The question terminated his monologue with such suddenness that she started involuntarily.
“Why do you ask?”
“Naturally because I want to know.”
“I go because I am anxious to be out of Switzerland before the first of July.”
“But Switzerland is very nice in July.”
“I know; and it is also very crowded.”
“Where shall you be in July?”
“I am not sure; probably in the Tyrol.”
He got up from his seat, went to the chimney-piece, lifted up a vase and turned it about in his hand with a critical air. Then he faced her again and said, with emphasis:
“I shall remain here all summer.”
“In Lucerne?”
“Yes; not perhaps always at the hotel, but somewhere on the lake. I am born here.”
“You are Swiss, then?”
“Yes; if I am Swiss because I am born here.”
“Were you born in Lucerne?”
“No, but at a place which my father had then by Fluellen. It is for that that I love the Vierwaldstattersee.”
“I wish that I had been born here,” Rosina murmured thoughtfully.
“Where are you born?”
“In the fourth house of a row of sixteen, all just alike.”
“How most American!”
She laughed a little.
“I amuse you?” he asked, with a look of pleased non-understanding.
“Oh, so very much!”
He came a little forward and smiled down at her.
“We are really friends, are we not?”
She looked into his big, earnest eyes.
“I think so,” she answered simply, with a little nod.
He moved slowly across the room and, going to the window, turned his back upon her.
“It is cooler out now, let us go out and walk.

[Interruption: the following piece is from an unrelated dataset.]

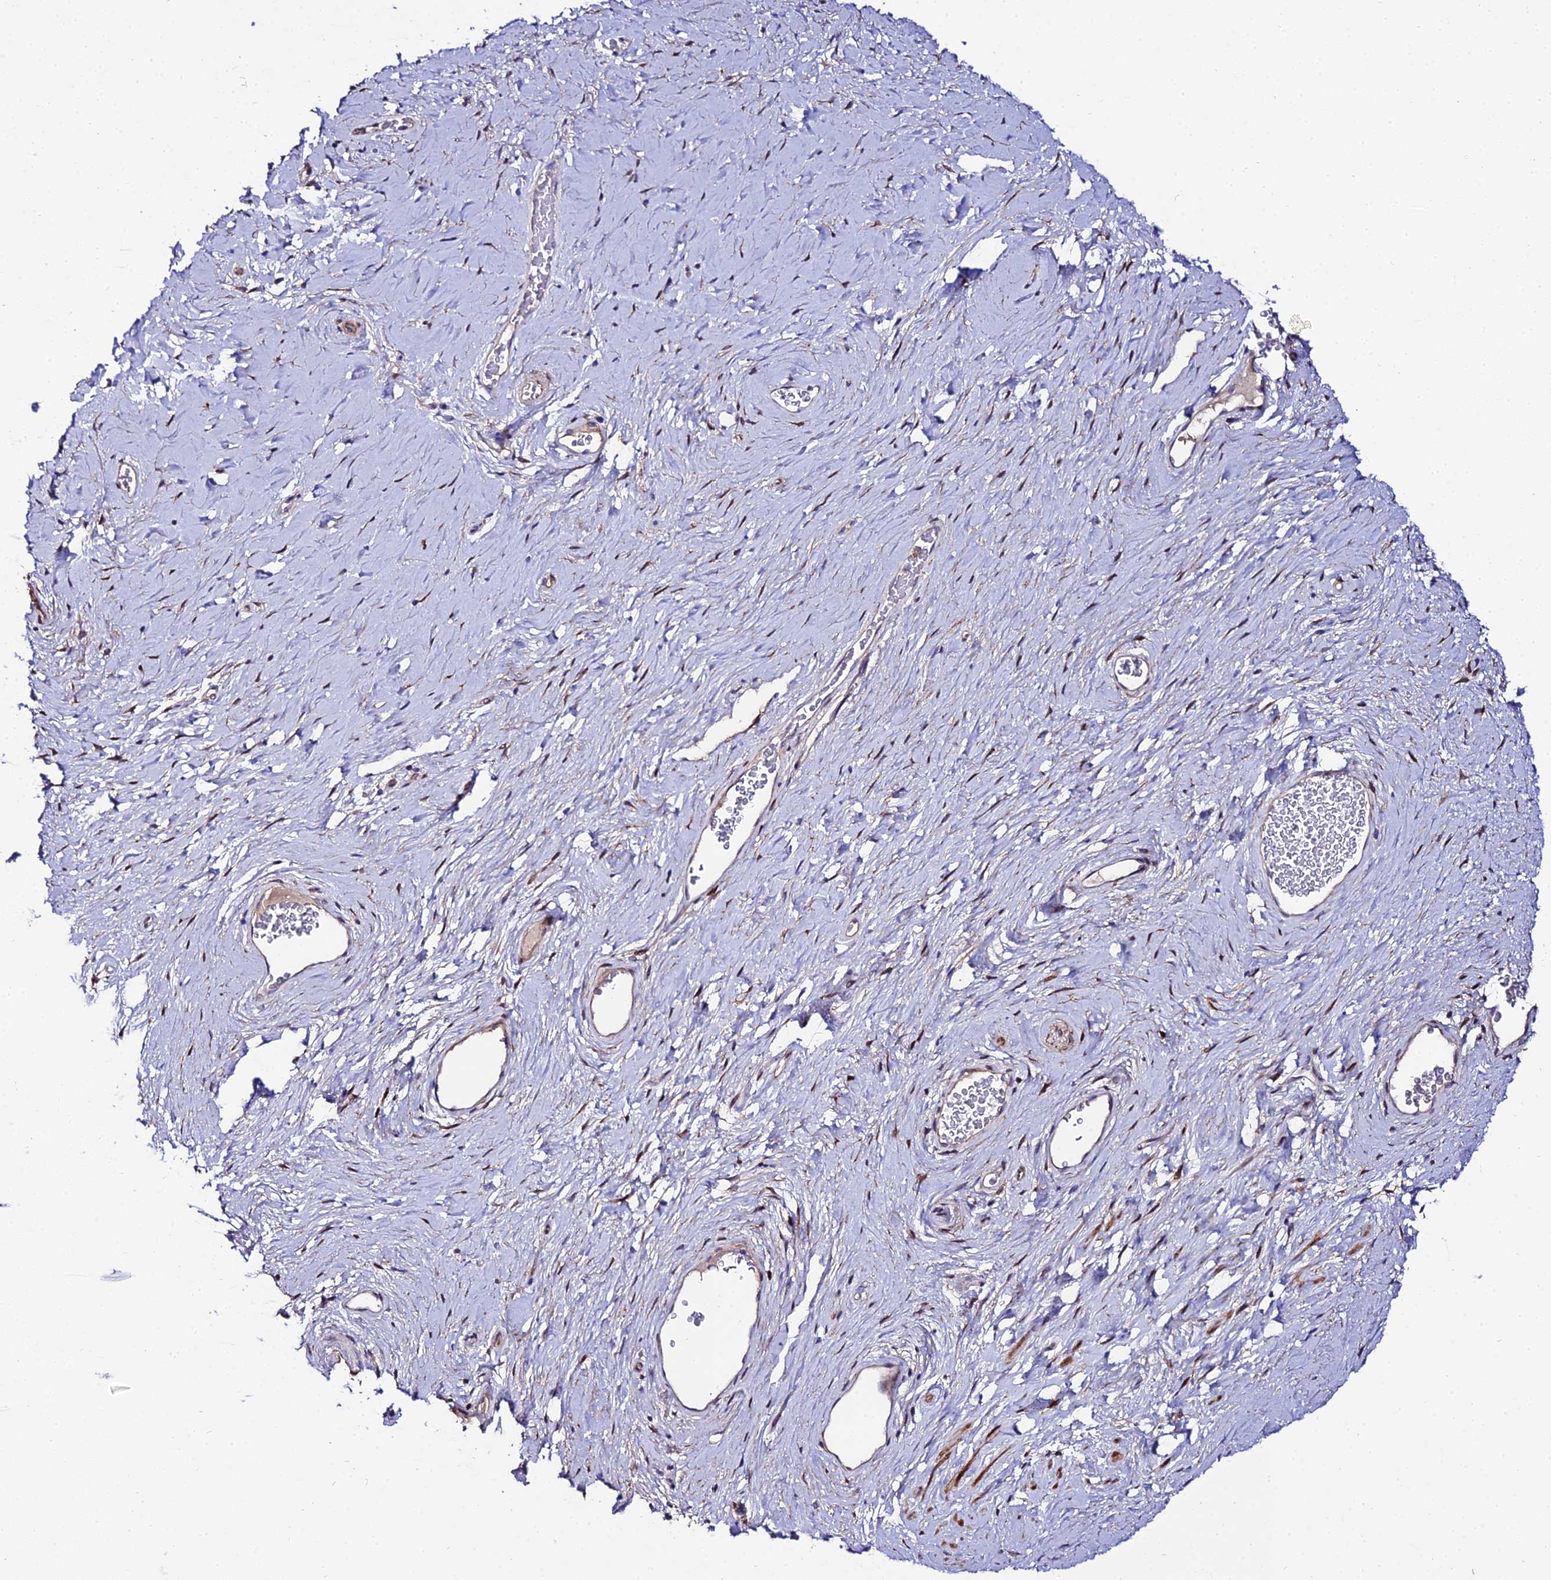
{"staining": {"intensity": "negative", "quantity": "none", "location": "none"}, "tissue": "adipose tissue", "cell_type": "Adipocytes", "image_type": "normal", "snomed": [{"axis": "morphology", "description": "Normal tissue, NOS"}, {"axis": "morphology", "description": "Adenocarcinoma, NOS"}, {"axis": "topography", "description": "Rectum"}, {"axis": "topography", "description": "Vagina"}, {"axis": "topography", "description": "Peripheral nerve tissue"}], "caption": "High power microscopy image of an immunohistochemistry (IHC) micrograph of unremarkable adipose tissue, revealing no significant expression in adipocytes.", "gene": "DDX19A", "patient": {"sex": "female", "age": 71}}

I like to walk, and you do too, do you not? yes?”
“Oh, please stop saying ‘yes’ like that, it makes me so horribly nervous.”
He continued to look out of the window.
“Are you nervous?” he said. “I am sorry, because it is very bad to be nervous.”
“I shall not be so if you will only cease tacking that ‘yes’ on to the end of every question that you find occasion to ask me.”
“What is ‘tacking’?” he asked, whirling around.
“Attaching.”
“Why did you not pronounce it plainly the first time?”
She rose slowly from her seat and retouched the violets where he had disturbed their carefully arranged disorder. He quitted the window and approached her side.